By comparing the severe and non-severe disease groups, pertussis in children with the following characteristics resulted in progression to severe pertussis: younger age at onset; non-vaccination; history of positive exposure; paroxysmal spasmodic cough; post-tussive vomiting; paroxysmal cyanosis; markedly elevated white blood cell count; and pulmonary consolidation and/or atelectasis. In this study, we found that the proportion of non-vaccinated patients was significantly higher in the severe disease group than in the non-severe group, that vaccination status (i.e., non-vaccinated, incompletely vaccinated, and completely vaccinated) was an independent risk factor for severe pertussis, and that pertussis vaccination plays an important role in the prevention of pertussis, especially in reducing the incidence of severe disease. Studies [30, 38] have shown that the effectiveness rate of the 3 doses of pertussis vaccine in infants 6‒23 months of age can reach 91.7%, while the effectiveness rate of only 1 dose is only 46%, and that non-vaccinated or incompletely vaccinated infants account for 88.7% of all children with pertussis, thus supporting these findings. The WHO [39] considers pertussis vaccination to be the most important measure to reduce severe pertussis incidence among infants.
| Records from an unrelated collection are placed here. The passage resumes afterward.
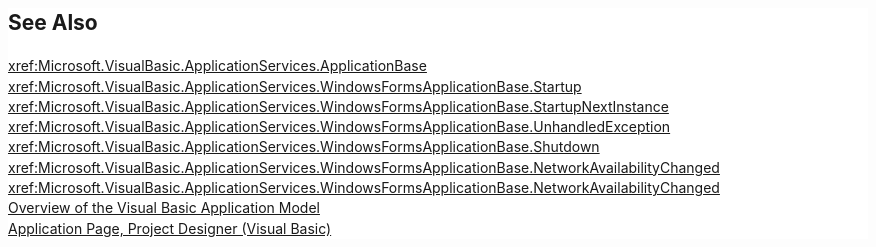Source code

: ## See Also  
 <xref:Microsoft.VisualBasic.ApplicationServices.ApplicationBase>   
 <xref:Microsoft.VisualBasic.ApplicationServices.WindowsFormsApplicationBase.Startup>   
 <xref:Microsoft.VisualBasic.ApplicationServices.WindowsFormsApplicationBase.StartupNextInstance>   
 <xref:Microsoft.VisualBasic.ApplicationServices.WindowsFormsApplicationBase.UnhandledException>   
 <xref:Microsoft.VisualBasic.ApplicationServices.WindowsFormsApplicationBase.Shutdown>   
 <xref:Microsoft.VisualBasic.ApplicationServices.WindowsFormsApplicationBase.NetworkAvailabilityChanged>   
 <xref:Microsoft.VisualBasic.ApplicationServices.WindowsFormsApplicationBase.NetworkAvailabilityChanged>   
 [Overview of the Visual Basic Application Model](../../../visual-basic/developing-apps/development-with-my/overview-of-the-visual-basic-application-model.md)   
 [Application Page, Project Designer (Visual Basic)](/visualstudio/ide/reference/application-page-project-designer-visual-basic)
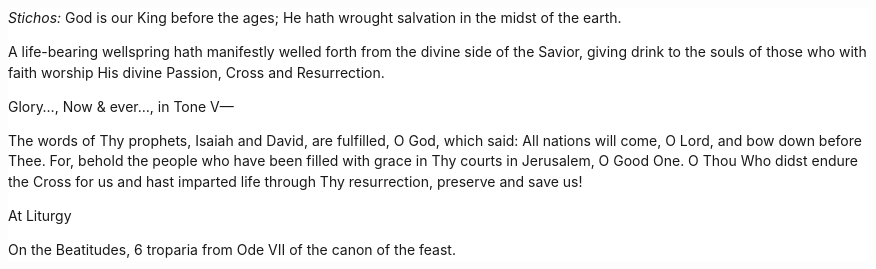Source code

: *Stichos:* God is our King before the ages; He hath wrought salvation in the midst of the earth.

A life-bearing wellspring hath manifestly welled forth from the divine side of the Savior, giving drink to the souls of those who with faith worship His divine Passion, Cross and Resurrection.

Glory…, Now & ever…, in Tone V—

The words of Thy prophets, Isaiah and David, are fulfilled, O God, which said: All nations will come, O Lord, and bow down before Thee. For, behold the people who have been filled with grace in Thy courts in Jerusalem, O Good One. O Thou Who didst endure the Cross for us and hast imparted life through Thy resurrection, preserve and save us!

At Liturgy

On the Beatitudes, 6 troparia from Ode VII of the canon of the feast.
The present study had some limitations, the first of which was its single-center design. Although the children were chosen from the entire region, they were not necessarily representative of morbidity in all children. Second, the study did not follow up all cases in detail, and there is insufficient detail regarding the entire disease course. Third, in this study, only confirmed cases of pertussis were analyzed, and there was no control group.

Conclusion

The results of the present study suggest that the number of children diagnosed with pertussis has been increasing annually in the past 8 years and that younger children, especially infants < 3 months of age, are more susceptible to pertussis and prone to severe disease. Furthermore, vaccination status was an independent risk factor for severe pertussis. As such, pertussis vaccination should be administered in a timely manner to all children who have reached the vaccination age. Finally, discussing whether pertussis vaccination should be administered at an early stage in China is warranted.